Joe Dickenson, a young dairy and beef farmer is among them, she say. He farms in partnership with his parents and they were CQM-certified last year. Present at the DFC Policy Conference, Dickenson believes it is better and will cost less to be proactive instead of having to catch up in a rapidly changing world.
"There is a real practical rationale to all of this," says Smith. "Streamlining, simplifying, unifying – this all should make things more simple and practical for farmers. The feedback DFC has received from many producers is that this just makes sense. There are of course some producers who want to know more, want to see the details before they get on board with the idea. That's the next step: to flesh out the blueprint for this concept and have something producers can make a decision on this summer."

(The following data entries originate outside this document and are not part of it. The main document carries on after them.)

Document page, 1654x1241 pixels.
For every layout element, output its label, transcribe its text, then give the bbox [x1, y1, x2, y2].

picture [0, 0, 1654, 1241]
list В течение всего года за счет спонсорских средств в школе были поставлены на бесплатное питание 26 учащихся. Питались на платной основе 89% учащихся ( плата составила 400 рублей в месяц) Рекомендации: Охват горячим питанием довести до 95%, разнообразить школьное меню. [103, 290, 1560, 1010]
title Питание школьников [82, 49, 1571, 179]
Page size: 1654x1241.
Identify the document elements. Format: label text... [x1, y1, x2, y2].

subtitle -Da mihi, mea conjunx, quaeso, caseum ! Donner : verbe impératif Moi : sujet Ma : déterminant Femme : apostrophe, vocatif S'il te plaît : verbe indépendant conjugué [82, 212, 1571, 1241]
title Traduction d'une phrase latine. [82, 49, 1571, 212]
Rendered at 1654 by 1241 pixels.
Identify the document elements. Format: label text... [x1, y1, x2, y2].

Smith remains optimistic: "We know we'll need everyone on the same page among the provinces and stakeholders for proAction to be effective. So far the feedback has been very promising."
Global momentum, brand impact
DFC acknowledged there are other multifaceted models in place in the world. The UK has its Red Tractor, Australia is working on a Dairy Sustainability Framework, and Global GAP is the food assurance program based in Europe. This program, broadly implemented, is easily recognized and understood. (Learn more about Global GAP in this NewStream Farm Animal Care article.
ProAction has that potential to provide more leverage for DFC's branding programs, says Smith. "Farmers adopting the proAction Initiative can prove to the public we are a modern, efficient industry that responds to societal values." The initiative further support a strong positive image for Canadian milk among consumers, he says.